## Brief 1
Write out the lines of the stored data entries exactly, leaving out the pictures.

---- Text shown

Analysts said that the decline in the measure, known as M1, was bigger than had been expected but that M1 had grown so much in the previous two months that it still remained far above the target that the Fed set in its attempt to stimulate non-inflationary economic growth.
In the previous eight weeks, M1 had shot up by $21.9 billion.
“It’s still fluttering in the stratosphere,” said Maury Harris, chief economist at the investment firm of Paine Webber. “We have a lot of erasing of past weeks to do before (financial) markets get excited.”
Review of Strategy
Federal Reserve policy-makers will meet next week to review strategy, but Harris said he expects monetary policy to remain unchanged.
The Fed said M1 fell to a seasonally adjusted $610.4 billion in the week ended Sept. 16 from a revised $613.7 billion in the previous week. The previous week’s figure originally was reported at $613.4 billion.
M1 includes cash in circulation, deposits in checking accounts and non-bank travelers checks, representing funds readily available for spending.

--------

## Brief 2
According to the money supply article, by how much had M1 risen over the previous eight weeks?

---- Data extract

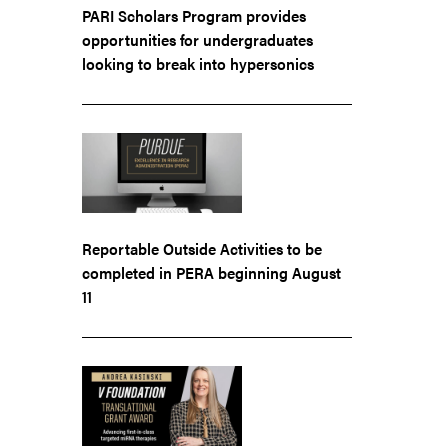
PARI Scholars Program provides
opportunities for undergraduates
looking to break into hypersonics
Reportable Outside Activities to be
completed in PERA beginning August
11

--------

## Exercise result 1
PARI Scholars Program provides
opportunities for undergraduates
looking to break into hypersonics
Reportable Outside Activities to be
completed in PERA beginning August
11

## Exercise result 2
$21.9 billion.